On redesigned fake naira notes

I was shocked after reading the report about the fake N1,000 new naira notes given to a Point of Sale (PoS) businessman days ago. This unsavoury incident happened four days after the new naira notes were launched by the President Muhammadu Buhari.

It was that many innocent Nigerians have fallen victim to these unscrupulous, illicit, and callous people who are featured with proverbial red eyes, not conscious or forgetting that the potency of repercussion is quenchless like that of hellfire.

I believe those evil perpetrators will never escape the consequences. In his shrewd apothegm, Victor Webster states that “everything we do, even the slightest we do, can have a ripple effect and repercussions that emanate. If you throw a pebble into the water on one side of the ocean, it can create a tidal wave on other side”.

Nonetheless, if this action is viewed on the contrary side, abject penury might be the cogent reason that propelled those people to engage in such a dastardly act. However, it is ungodly, hurtful, immoral, and punishable under the 1999 Constitution of Nigeria as amended.

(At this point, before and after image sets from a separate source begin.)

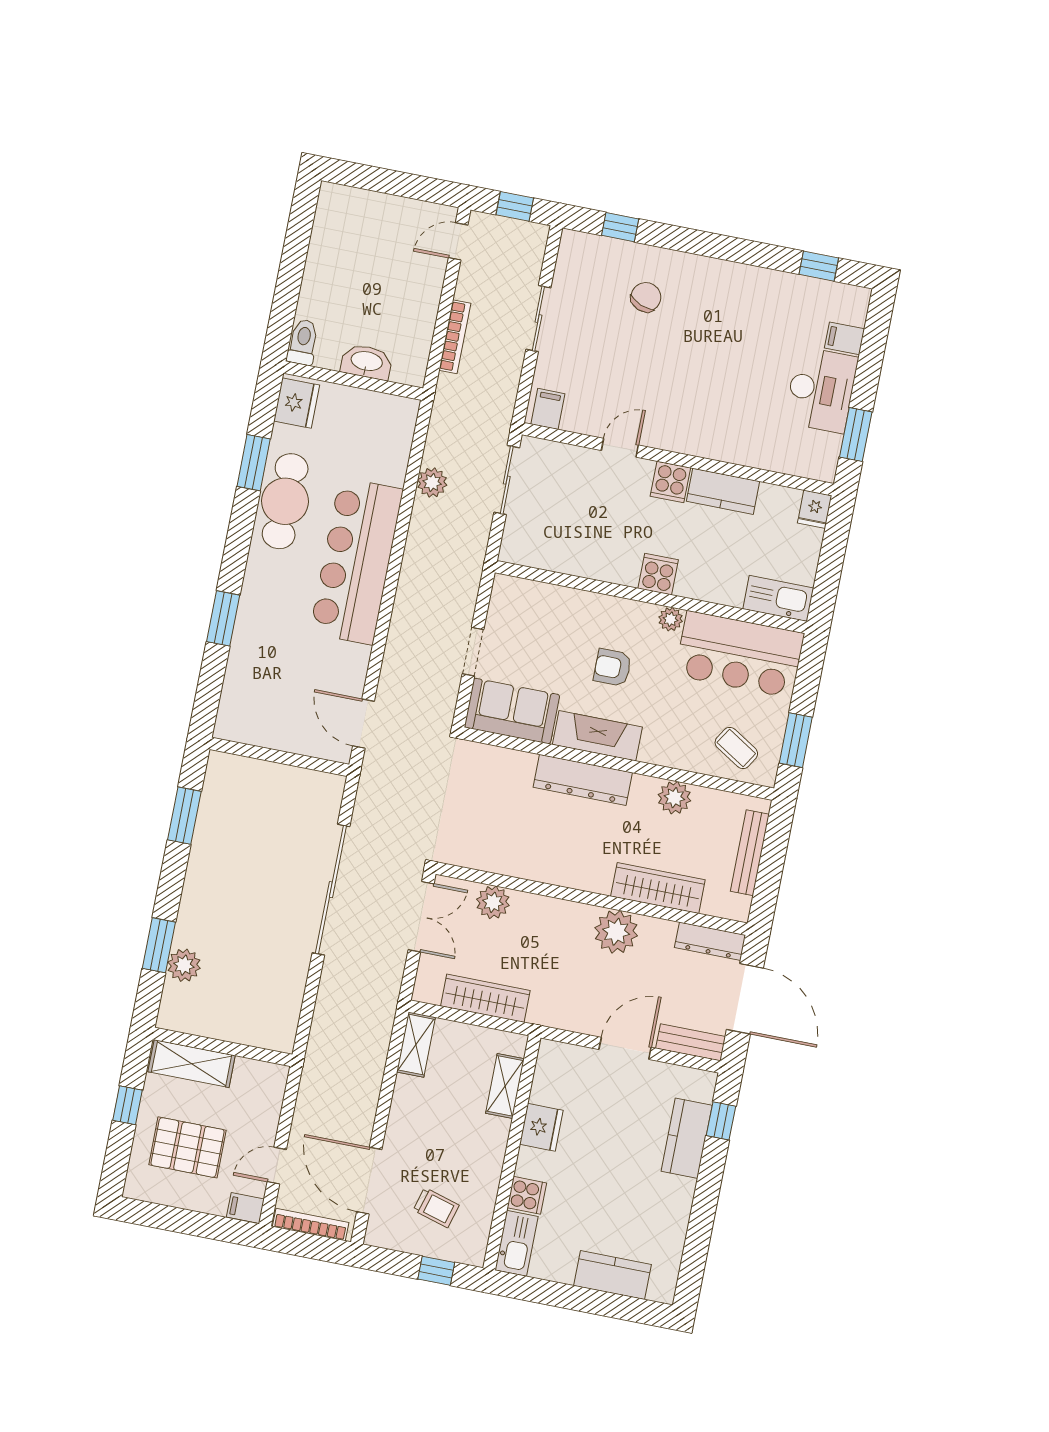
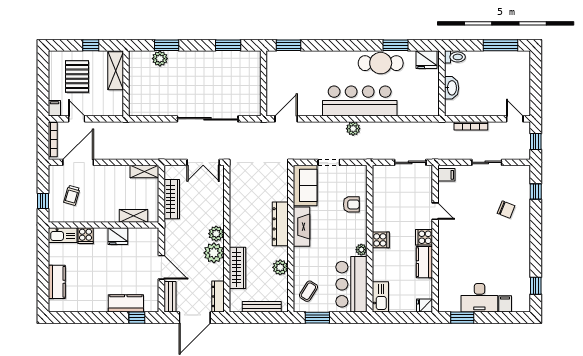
window: (297, 241) -> (501, 45), added
plant: (432, 483) -> (353, 129), moved
window: (223, 618) -> (288, 45), moved
armchair: (613, 668) -> (351, 204), moved, turned 90
plant: (493, 902) -> (216, 234), moved

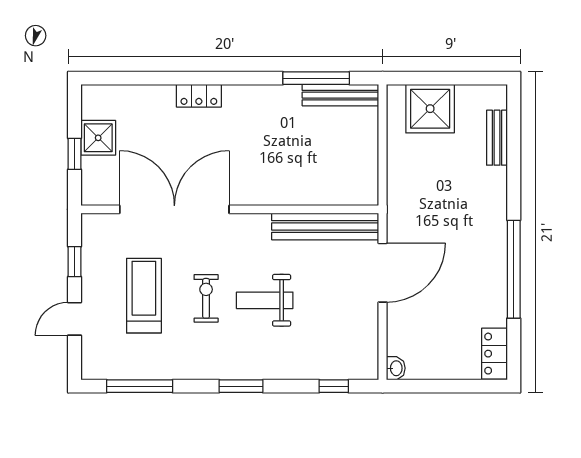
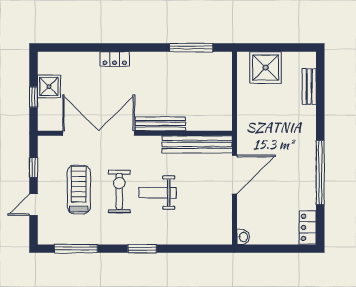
bench: (340, 95) -> (160, 124), moved
exercise bike: (206, 298) -> (119, 191), width x1.38, depth x1.39
window: (334, 386) -> (203, 249), removed

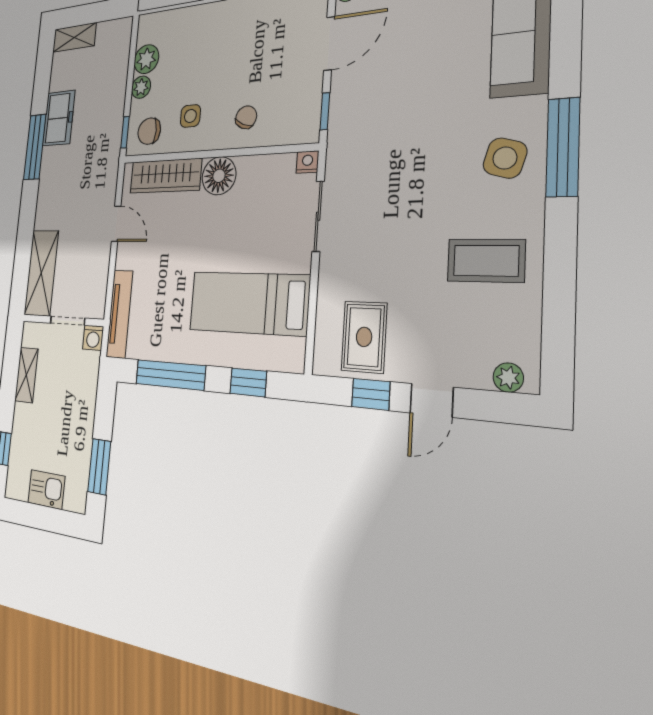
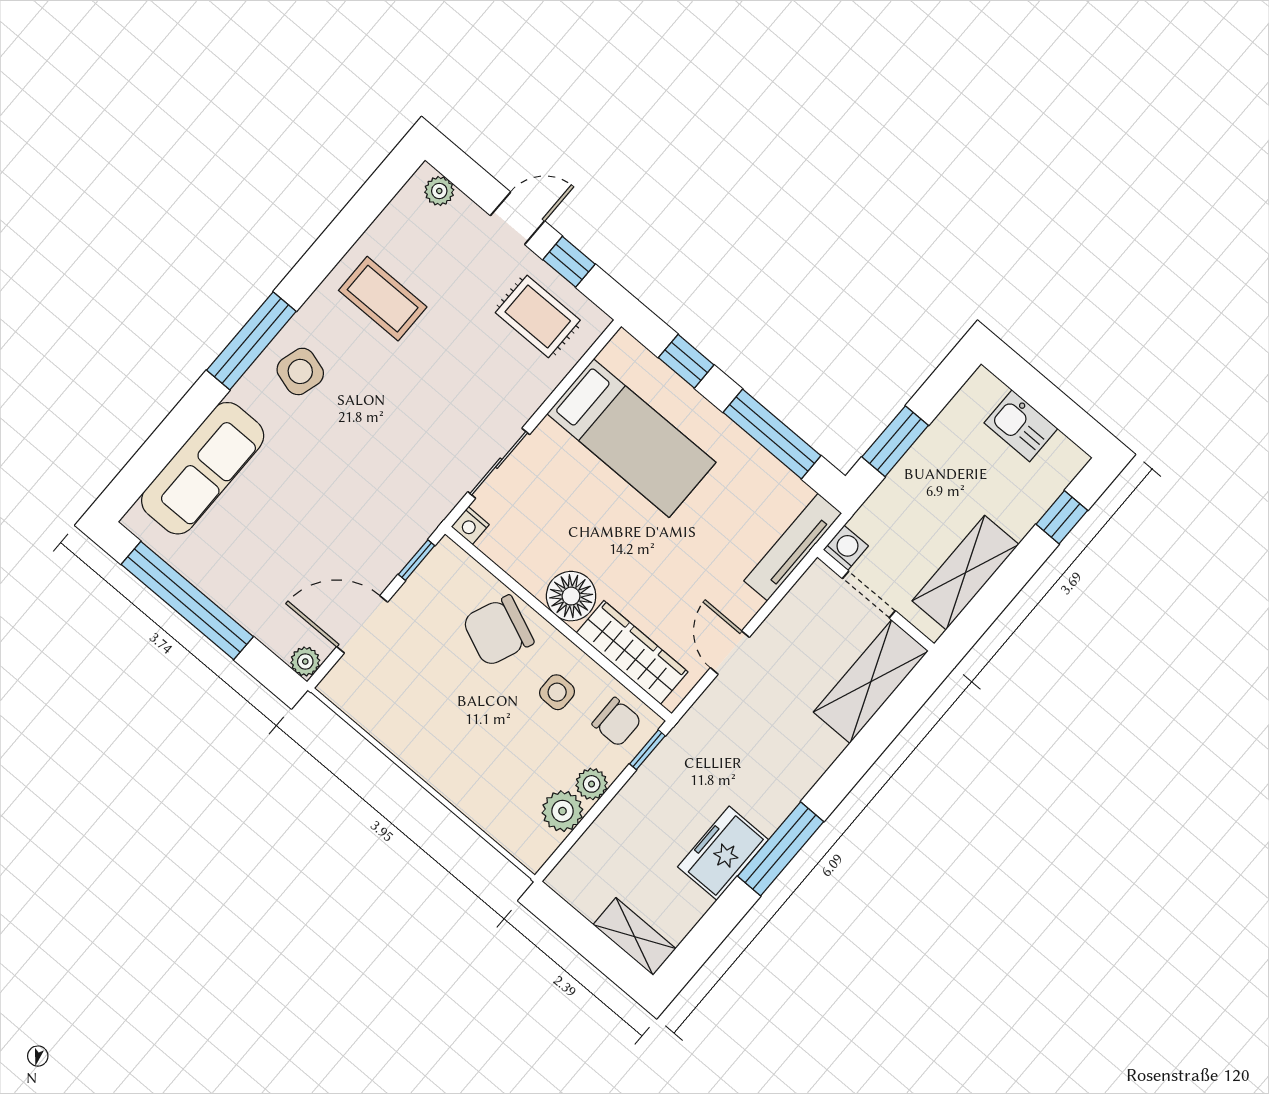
chair: (246, 117) -> (498, 631), width x1.87, depth x1.87
rug: (364, 337) -> (538, 316), turned 90
shelving: (26, 375) -> (965, 573), width x1.50, depth x1.33
window: (99, 467) -> (895, 441), moved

Last month, during the launch of the new naira notes (N200, N500, N1000) at the Council Chambers of the Presidential Villa, Abuja, the Governor of Central Bank of Nigeria (CBN), Godwin Emefiele, reportedly said that the reasons behind the change of naira notes is mainly to stem corrupt practices and eliminate counterfeited naira notes. Unfortunately, the counterfeiting of the new naira notes has made nonsense of this effort. 

In the space of four days, the new notes were launched, some unscrupulous Nigerians proved their corrupt act by reproducing fake ones. Although, the Central Bank of Nigeria has unveiled the  features of the new naira notes to the general public, but how many people will still know the differences? Solving problem, to create another.

It is high time the federal government took swifter action by arresting and prosecuting those evil perpetrators spending counterfeited naira notes before it goes haywire or becomes routine action. The earlier, the better.